Last year, Got Diabetes Insipidus group director Pat Gildroy was asked to be the patient representative for the development and distribution of the DImond Patient Survey. Pat reached out to PWN for help in generating responses and amplifying this important work in what turned out to be the largest diabetes insipidus patient survey to date. We were delighted to be able to help. There were 1034 participants, including caregivers of young and adult children. Principal investigator Dr.Cihan Atila from Universitätsspital Basel, Switzerland, provided a brief summary to PWN and a link to the study, which is available free of charge. He also sent us a lovely letter with some of the key findings of the survey/.
Thank you, Pat and Dr. Atila, for your work and dedication!
Here is a copy of the letter
Dear Lewis, Dear Jorge,
I am very proud to share the results of our DImond survey published in the Lancet Endocrinology [Central diabetes insipidus from a patient’s perspective: management, psychological co-morbidities, and renaming of the condition: results from an international web-based survey]. Click here for a Link to the article.
Thank you very much again for sharing the link to the survey (we have acknowledged you both in the paper). You are welcome to share the paper with your patients and the homepage of pituitary world news.
To summarize; we have six key findings:
1/6: Hyponatremia is a well-known side-effect of desmopressin treatment. In our cohort, 26% of patients had at least one hyponatremic episode leading to hospitalization!

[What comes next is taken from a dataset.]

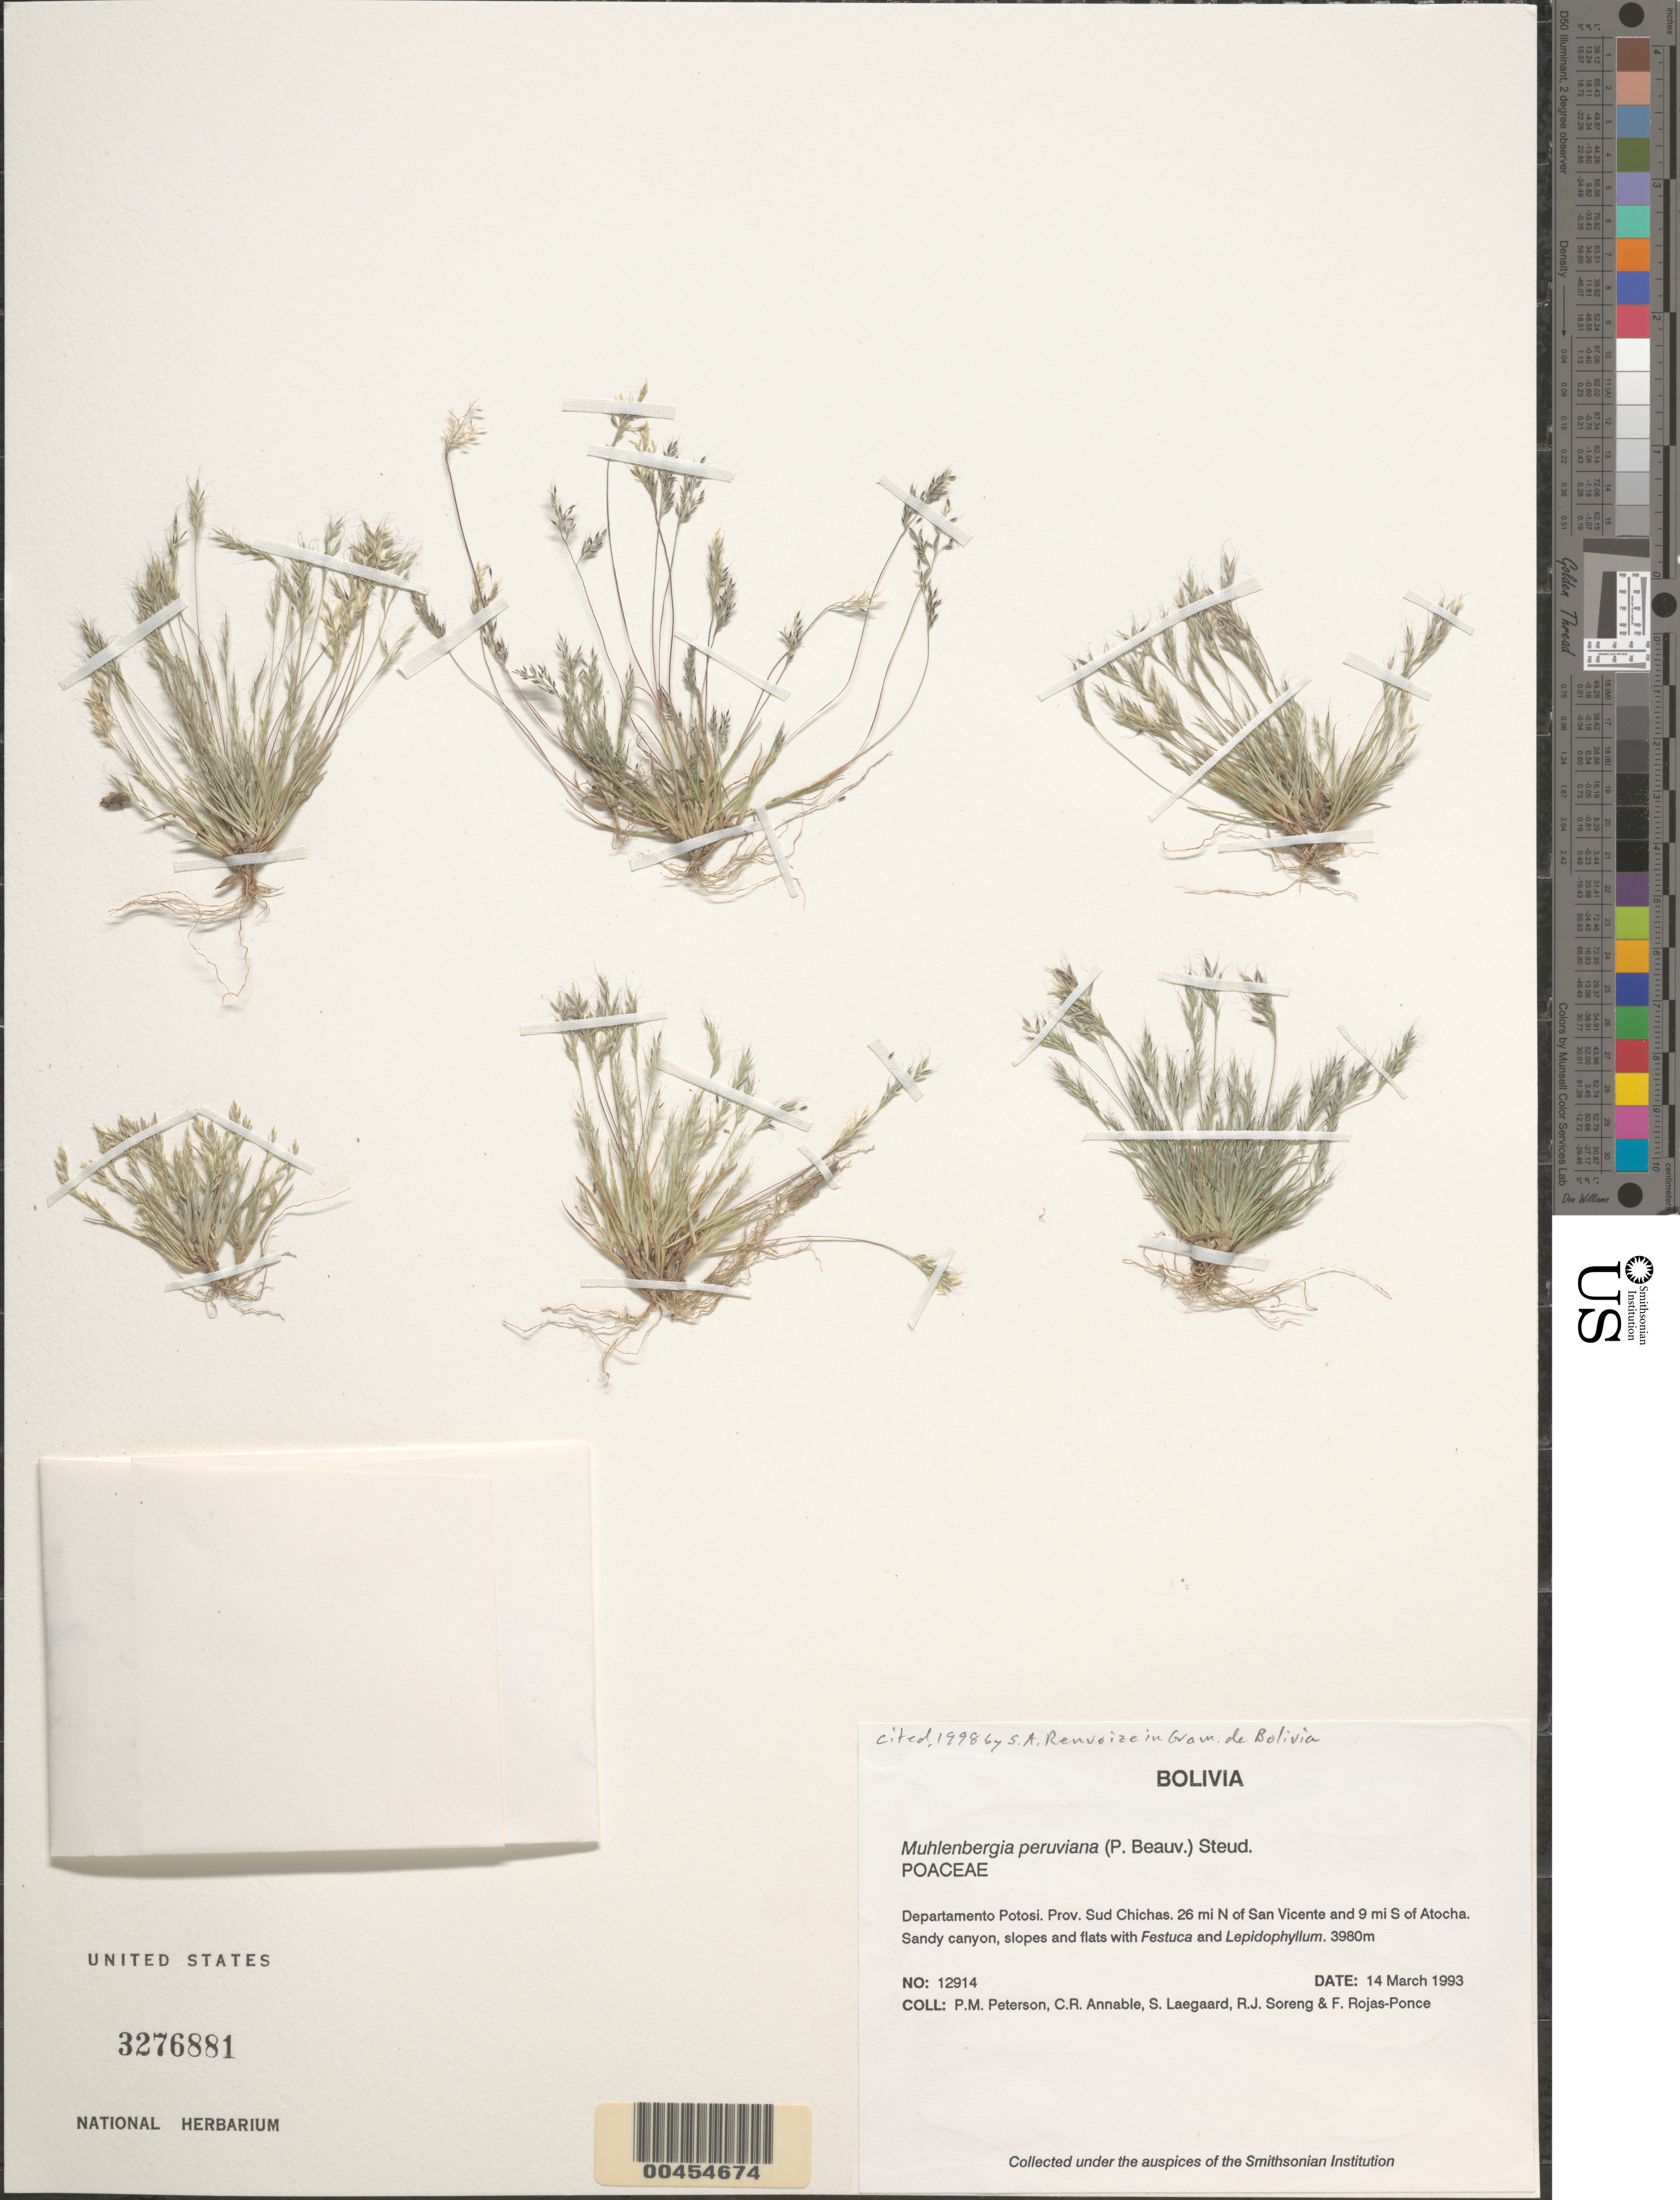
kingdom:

2/6: Patients performing desmopressin-escape (a method to intentionally omit to delay desmopressin until breakthrough symptoms occur and to allow aquaresis) had a lower hyponatremia prevalence (22%) compared to those not aware of this method (34%).
3/6: 24% had problems accessing desmopressin during hospitalization – the most common reasons were non-availability of desmopressin (56%)
4/6: During hospitalization, one in seven patients did not receive desmopressin while in a fasting state (nil by mouth) without intravenous fluid replacement and reported symptoms of dehydration.
5/6: Key point 5/6: 80% indicated that healthcare professionals had confused their condition with diabetes mellitus on at least one occasion – 85% preferred a renaming of the condition.
6/6: 36% had psychological problems or recognized psychological changes subjectively associated with their diabetes insipidus, and 64% reported lower QoL!